Florence, Italy, Wednesday, I think
I hurry in the early predawn darkness, my early pre consciousness, to capture the muses, the amuses, before their fireflies of impressions are extinguished by light, by time, by full consciousness of realty. There is an additional, unanticipated urgency; the clusters of cellphones and tablets have not yet discovered our escape from their ever present monitoring. Their habituated electronic surveillance slept while my wife and I snuck out of Monterey, California and arrived here, home, in Florence, Italy. Home, though we have not lived here for over forty years.

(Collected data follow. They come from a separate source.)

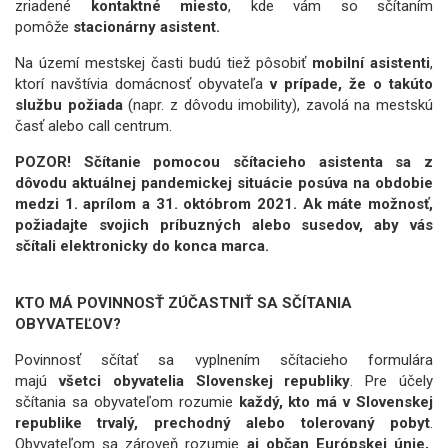
zriadené
kontaktné miesto
, kde vám so sčítaním
pomôže
stacionárny asistent.
Na území mestskej časti budú tiež pôsobiť
mobilní asistenti
,
ktorí navštívia domácnosť obyvateľa
v prípade, že o takúto
službu požiada
(napr. z dôvodu imobility), zavolá na mestskú
časť alebo call centrum.
POZOR! Sčítanie pomocou sčítacieho asistenta sa z
dôvodu aktuálnej pandemickej situácie posúva na obdobie
medzi 1. aprílom a 31. októbrom 2021. Ak máte možnosť,
požiadajte svojich príbuzných alebo susedov, aby vás
sčítali elektronicky do konca marca.
KTO MÁ POVINNOSŤ ZÚČASTNIŤ SA SČÍTANIA
OBYVATEĽOV?
Povinnosť sčítať sa vyplnením sčítacieho formulára
majú
všetci obyvatelia Slovenskej republiky
. Pre účely
sčítania sa obyvateľom rozumie
každý, kto má v Slovenskej
republike trvalý, prechodný alebo tolerovaný pobyt
.
Obyvateľom sa zároveň rozumie
aj občan Európskej únie,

“Home” it would seem, is not just the physical place where, as nature would have it, you were dropped off, but also the “home” of the very cultural family into which you were born. Oh yes, I know classical Greece is recognized as the foundation of western society, but I’m talking about the elegant architecture, art, and literature that the Renaissance built upon that foundation. And where better to appreciate it in one compact jewel of a city, than Florence.
“You’re leaving, for a year, to Florence?” Our elder friends, that is to say our contemporaries, express in shock, then incredulity, then wistful admiration as we explain our intent to recapture our youth. Cynthia and I were newlyweds when we first stayed in Florence. And why shouldn’t we expect to revisit our own youth, our own history? In Florence, we can retrace our steps on the very cobble streets previously trod by Dante, Michelangelo, and Leonardo da Vinci. We can revisit their youth, their early works, even the very houses they lived in, and the studios churches and palaces they decorated which we all can revisit.
“Florence hasn’t changed much in 400 years; I don’t expect much change has happened in forty.” Our friends seemed satisfied with our optimism.
Below our windows, the street sweepers are cleaning up after another night of communal revelry here in Piazza Santo Spirito, in the “Oltrano”, the “other side” of the Arno River. It is just a few strides from the Ponte Vecchio. Communal is indeed the right word to describe the feel for the entire Centro Historico, for this charming city is administered as the Commune di Firenze.
How “real” is it, really, to wake up on the first day of the rest of your life, and find yourself really here in Florence, again, for the first time, to have as the first evening’s walk the overriding memory of a buzz, of buzzes, a swarm of motor scooters. They descend upon the hapless pedestrian in the cross walk, the cross hairs of a determined mass of worker bees intent on their assigned destinations.
“The bells! The bells!” No longer just the image of Lon Chaney, hands over his ears as Quasi Moto, that less than human, tormented creature, but rather a “Molto Moto”, a very human, very cherished experience of the peeling of bells throughout the city, yet seemingly intimate to the neighborhood. The bells of the innumerable campanili seem to be sonorously pitched to a deep, heart-longing tone, as if by some heavenly edict.
My bride and I lived in Florence some 42 years ago. Cynthia had visited here with her sister about four years later. Her message to me back in the states at the time was, “If you could see what I see now, you would drop everything you are doing and join me here in Florence.”
And that goes ditto, from me to you. Ciao!